Introduction

Non-numeric data values can be text, alphanumeric (mix of text and numbers), or numeric values with no numerical significance (such as postal codes). Such variables are called categorical variables, where every unique value of the variable is a separate category.

Dealing with categorical data poses some limitations. For example, if the data contains too many categories, several categories would need to be combined into one. In addition, there may be a need to use a data mining technique that requires numeric data rather than categorical data. The features included in the Transform group are used to address these requirements.

Analytic Solver Data Science provides options to transform data in the following ways:

By Creating Dummy Variables: When this feature is used, a string variable is transformed into a dummy variable. Analytic Solver Comprehensive and Data Science and can handle string variables with an unlimited number of distinct values. (If using Analytic Solver Upgrade, variables are limited to 30 distinct values). Imagine a variable called Language that has data values English, French, German, and Spanish. Running this transformation will result in the creation of four new variables: Language_English, Language_French, Language_German, and Language_Spanish. Each of these variables will take on values of either 0 or 1 depending upon the value of the Language variable in the record. For instance, if a particular record has a German data value, then among the dummy variables created, Language_German will be one, and others will be zero.

Create Category Scores: In this feature, a string variable is converted into a new numeric, categorical variable.

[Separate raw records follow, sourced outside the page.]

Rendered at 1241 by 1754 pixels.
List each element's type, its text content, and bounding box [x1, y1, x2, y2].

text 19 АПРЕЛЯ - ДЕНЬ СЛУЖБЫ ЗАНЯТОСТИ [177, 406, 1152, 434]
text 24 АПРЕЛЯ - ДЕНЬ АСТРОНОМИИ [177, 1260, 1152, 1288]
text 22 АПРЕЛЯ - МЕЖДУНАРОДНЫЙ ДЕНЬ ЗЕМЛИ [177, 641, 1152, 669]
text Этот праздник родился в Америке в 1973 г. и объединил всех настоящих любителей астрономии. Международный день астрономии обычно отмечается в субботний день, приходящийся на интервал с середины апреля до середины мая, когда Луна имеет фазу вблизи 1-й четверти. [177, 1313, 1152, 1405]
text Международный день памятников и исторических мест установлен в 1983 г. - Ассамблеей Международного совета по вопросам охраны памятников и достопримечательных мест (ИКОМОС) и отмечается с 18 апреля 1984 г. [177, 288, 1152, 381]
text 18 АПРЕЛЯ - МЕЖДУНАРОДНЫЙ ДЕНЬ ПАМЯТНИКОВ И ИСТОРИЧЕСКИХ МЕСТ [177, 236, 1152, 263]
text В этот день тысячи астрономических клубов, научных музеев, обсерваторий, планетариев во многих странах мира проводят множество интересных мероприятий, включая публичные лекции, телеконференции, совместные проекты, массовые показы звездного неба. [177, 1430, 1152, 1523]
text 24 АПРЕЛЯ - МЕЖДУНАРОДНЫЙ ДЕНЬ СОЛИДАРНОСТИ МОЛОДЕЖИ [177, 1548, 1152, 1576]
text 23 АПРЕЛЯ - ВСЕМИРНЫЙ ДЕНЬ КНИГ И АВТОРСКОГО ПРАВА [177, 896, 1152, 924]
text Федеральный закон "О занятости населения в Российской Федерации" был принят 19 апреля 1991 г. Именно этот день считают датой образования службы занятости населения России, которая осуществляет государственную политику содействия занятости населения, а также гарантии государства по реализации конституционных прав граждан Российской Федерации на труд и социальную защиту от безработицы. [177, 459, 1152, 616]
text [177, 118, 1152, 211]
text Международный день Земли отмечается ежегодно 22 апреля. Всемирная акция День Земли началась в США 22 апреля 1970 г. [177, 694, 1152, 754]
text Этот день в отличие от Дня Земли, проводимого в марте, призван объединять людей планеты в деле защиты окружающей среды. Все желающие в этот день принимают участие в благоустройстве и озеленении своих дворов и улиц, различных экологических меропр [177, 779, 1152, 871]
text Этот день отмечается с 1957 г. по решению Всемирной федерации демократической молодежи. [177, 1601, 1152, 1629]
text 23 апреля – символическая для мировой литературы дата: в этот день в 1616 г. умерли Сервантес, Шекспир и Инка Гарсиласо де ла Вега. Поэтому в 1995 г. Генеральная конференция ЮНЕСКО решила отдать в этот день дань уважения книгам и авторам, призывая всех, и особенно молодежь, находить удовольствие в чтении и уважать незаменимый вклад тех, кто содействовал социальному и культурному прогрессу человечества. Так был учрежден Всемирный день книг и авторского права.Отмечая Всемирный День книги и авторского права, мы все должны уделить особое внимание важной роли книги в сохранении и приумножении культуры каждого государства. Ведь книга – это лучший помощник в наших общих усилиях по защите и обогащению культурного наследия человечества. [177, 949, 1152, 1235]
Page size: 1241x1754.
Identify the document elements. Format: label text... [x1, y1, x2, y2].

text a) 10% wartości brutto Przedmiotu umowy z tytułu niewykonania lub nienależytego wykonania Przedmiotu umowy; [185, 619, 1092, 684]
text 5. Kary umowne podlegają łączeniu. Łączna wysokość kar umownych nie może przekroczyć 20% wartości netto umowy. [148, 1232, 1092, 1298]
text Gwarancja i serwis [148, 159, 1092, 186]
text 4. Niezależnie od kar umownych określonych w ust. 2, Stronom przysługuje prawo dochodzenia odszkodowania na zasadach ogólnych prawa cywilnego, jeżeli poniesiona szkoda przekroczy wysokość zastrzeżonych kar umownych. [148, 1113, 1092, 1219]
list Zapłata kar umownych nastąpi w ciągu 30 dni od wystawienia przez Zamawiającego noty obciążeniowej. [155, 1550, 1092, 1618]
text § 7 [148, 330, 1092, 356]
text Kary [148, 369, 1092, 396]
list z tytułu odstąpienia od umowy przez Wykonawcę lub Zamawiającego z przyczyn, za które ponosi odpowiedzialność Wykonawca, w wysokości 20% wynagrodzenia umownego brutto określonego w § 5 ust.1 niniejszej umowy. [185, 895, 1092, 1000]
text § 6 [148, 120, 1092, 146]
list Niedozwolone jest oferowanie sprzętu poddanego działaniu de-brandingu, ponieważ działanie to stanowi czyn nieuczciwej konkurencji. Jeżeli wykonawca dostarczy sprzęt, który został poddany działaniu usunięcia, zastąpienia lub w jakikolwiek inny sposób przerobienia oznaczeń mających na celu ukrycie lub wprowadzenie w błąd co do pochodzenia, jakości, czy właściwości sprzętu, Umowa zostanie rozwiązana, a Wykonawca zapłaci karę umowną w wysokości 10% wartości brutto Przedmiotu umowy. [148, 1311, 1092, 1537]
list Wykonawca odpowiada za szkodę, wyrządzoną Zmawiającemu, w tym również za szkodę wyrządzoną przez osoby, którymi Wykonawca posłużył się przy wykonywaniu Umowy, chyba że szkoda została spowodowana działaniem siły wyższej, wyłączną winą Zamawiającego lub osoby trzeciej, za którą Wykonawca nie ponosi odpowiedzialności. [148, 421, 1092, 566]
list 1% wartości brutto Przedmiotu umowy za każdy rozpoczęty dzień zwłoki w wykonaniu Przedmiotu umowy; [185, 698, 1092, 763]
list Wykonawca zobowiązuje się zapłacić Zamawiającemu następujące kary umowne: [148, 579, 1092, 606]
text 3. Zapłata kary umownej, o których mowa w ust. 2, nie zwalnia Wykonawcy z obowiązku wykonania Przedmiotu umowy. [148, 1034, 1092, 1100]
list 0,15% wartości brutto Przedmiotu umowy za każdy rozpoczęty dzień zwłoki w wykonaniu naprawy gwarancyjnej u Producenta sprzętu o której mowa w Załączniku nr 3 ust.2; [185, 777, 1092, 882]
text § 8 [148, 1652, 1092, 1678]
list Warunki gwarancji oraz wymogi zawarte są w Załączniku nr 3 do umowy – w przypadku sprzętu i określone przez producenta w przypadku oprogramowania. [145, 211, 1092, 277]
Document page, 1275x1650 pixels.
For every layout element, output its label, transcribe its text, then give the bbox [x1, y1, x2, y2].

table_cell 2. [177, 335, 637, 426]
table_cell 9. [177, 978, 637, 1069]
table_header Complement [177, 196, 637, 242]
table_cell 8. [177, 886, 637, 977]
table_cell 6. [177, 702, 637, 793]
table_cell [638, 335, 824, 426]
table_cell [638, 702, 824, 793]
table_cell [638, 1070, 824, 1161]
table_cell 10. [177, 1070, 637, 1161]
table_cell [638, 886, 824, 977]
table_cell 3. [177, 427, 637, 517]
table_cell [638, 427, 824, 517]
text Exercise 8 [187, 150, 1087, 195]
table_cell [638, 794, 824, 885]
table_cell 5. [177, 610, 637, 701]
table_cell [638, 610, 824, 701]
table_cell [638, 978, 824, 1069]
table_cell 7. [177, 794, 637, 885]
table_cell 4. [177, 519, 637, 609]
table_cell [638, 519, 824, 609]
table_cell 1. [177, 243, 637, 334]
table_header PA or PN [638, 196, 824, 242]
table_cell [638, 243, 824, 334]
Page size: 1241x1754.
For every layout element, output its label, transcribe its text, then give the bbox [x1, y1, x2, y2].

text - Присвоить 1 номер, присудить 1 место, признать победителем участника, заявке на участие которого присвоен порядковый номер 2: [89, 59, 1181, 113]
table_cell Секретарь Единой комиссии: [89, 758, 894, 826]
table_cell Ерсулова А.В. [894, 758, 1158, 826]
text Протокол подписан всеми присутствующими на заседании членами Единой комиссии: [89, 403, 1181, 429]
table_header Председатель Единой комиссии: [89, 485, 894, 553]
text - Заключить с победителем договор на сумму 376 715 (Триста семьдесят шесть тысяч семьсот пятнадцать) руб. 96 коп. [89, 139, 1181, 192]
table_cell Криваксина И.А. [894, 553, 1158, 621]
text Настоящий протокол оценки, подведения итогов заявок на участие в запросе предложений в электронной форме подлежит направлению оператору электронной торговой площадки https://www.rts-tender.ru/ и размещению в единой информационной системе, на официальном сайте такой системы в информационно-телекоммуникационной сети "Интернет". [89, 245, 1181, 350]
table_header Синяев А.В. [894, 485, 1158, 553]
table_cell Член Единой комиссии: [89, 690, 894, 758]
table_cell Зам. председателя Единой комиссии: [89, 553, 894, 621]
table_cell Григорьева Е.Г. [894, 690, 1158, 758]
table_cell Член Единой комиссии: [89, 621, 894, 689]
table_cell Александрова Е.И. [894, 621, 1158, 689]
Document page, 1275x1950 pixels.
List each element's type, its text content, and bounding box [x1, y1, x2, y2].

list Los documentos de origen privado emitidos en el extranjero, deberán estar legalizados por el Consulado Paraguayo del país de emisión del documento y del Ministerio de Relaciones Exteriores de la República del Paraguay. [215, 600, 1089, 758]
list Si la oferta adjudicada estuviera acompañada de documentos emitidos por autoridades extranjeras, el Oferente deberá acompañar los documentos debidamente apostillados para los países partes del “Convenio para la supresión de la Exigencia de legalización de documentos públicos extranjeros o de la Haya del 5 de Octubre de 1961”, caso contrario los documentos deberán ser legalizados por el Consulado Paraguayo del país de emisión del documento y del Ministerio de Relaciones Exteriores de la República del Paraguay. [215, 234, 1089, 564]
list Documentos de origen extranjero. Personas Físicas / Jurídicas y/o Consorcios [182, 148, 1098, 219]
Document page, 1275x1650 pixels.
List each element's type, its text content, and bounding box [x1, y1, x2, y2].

Reduce Categories: This utility creates a new categorical variable that reduces the number of categories. When using Analytic Solver Comprehensive or Data Science, you can reduce the number of categories by frequency or manually.

When using Analytic Solver Upgrade to reduce the number of categories in a particular variable, this utility creates a new categorical variable that reduces the number of categories to 30.

To perform this, there are two different options to choose from.

Option 1 assigns categories 1 through n so that 1 through n -1 most represents the most frequently occurring categories, and assigns category n to all remaining categories. (If using Analytic Solver Upgrade, n must be less than or equal to 30.)

Option 2 maps multiple distinct category values in the original column to a new category variable between 1 and n where n is the number of observations. (If using Analytic Solver Upgrade, n must be less than or equal to 30.)